La construction d’un véritable pilier européen de l’OTAN pourrait en être un préalable adapté. Nombre d’outils existent, il faut aujourd’hui s’en saisir et les faire monter en puissance avant d’en créer de nouveaux.
Mais c’est avant tout en faveur d’une véritable ambition commune en la matière qu’il faut œuvrer. Pour reprendre les mots du général Perruche, ancien chef de l’état-major de l’Union européenne, « seule l’Europe de la défense peut élever l’ambition et les capacités militaires de l’Union européenne à un niveau supérieur à la somme des capacités nationales de ses États membres ». Nos collègues Jacques Gautier et Yves Pozzo di Borgo, membres de la commission des affaires étrangères et de la défense ici présents, le savent parfaitement. Je souhaiterais que nous puissions organiser ensemble des auditions et une action sur ce point.
Cette ambition commune fait aujourd’hui cruellement défaut, et la France devra inlassablement remettre l’ouvrage sur le métier pour convaincre ses partenaires et faire progresser l’Union dans un sens conforme à l’intérêt général européen.

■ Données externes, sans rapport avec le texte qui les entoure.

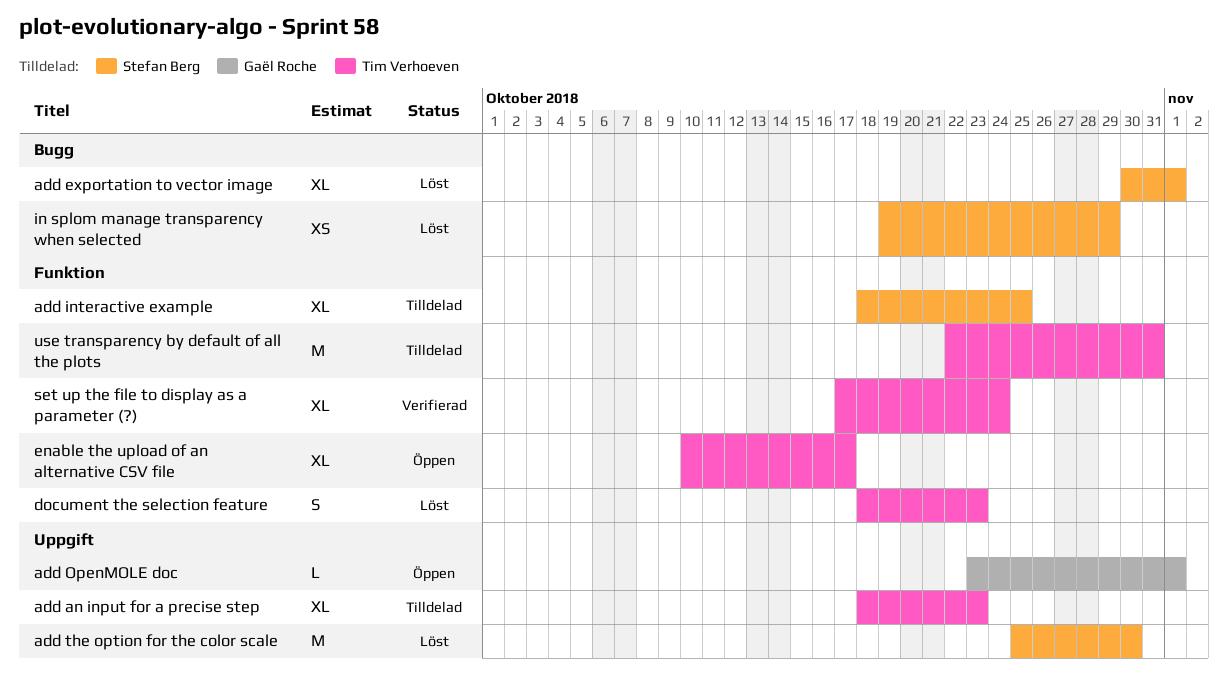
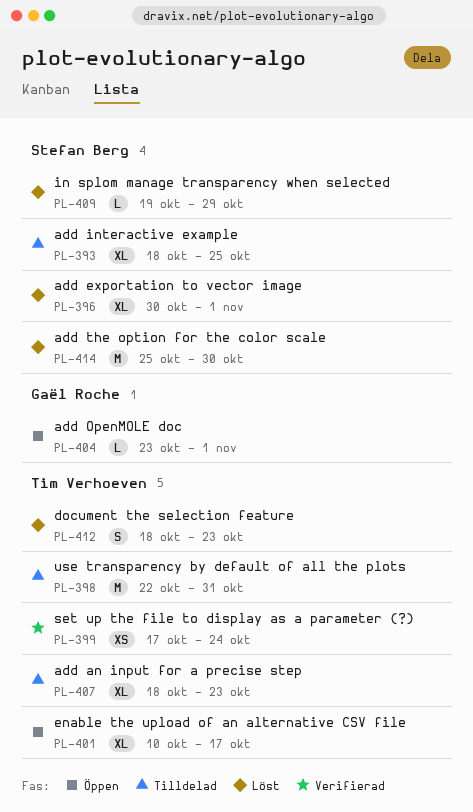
in splom manage transparency when selected, estimate: XS -> L
set up the file to display as a parameter (?), estimate: XL -> XS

Notre détermination devra être tout aussi forte en ce qui concerne les outils de sécurité intérieure, que le Président de la République a également évoqués devant le Congrès. Le PNR européen est entré dans la phase finale de négociation, mais il ne peut plus rester en attente et le Parlement européen doit maintenant prendre ses responsabilités ; Yves Pozzo di Borgo vient de le rappeler, Simon Sutour fera sans doute de même dans un instant, comme il l’a souligné ce matin au sein de la commission des affaires européennes.
De même, la lutte contre le trafic d’armes et le financement du terrorisme doivent urgemment disposer de cadres mieux adaptés et plus robustes.
En effet, la coopération policière et judiciaire entre les États membres est évidemment fondamentale. Elle est pourtant loin d’être optimale. C’est un fait, certains États membres coopèrent trop peu, ne disposent pas des effectifs adéquats ou accordent une importance trop faible à la lutte contre le terrorisme.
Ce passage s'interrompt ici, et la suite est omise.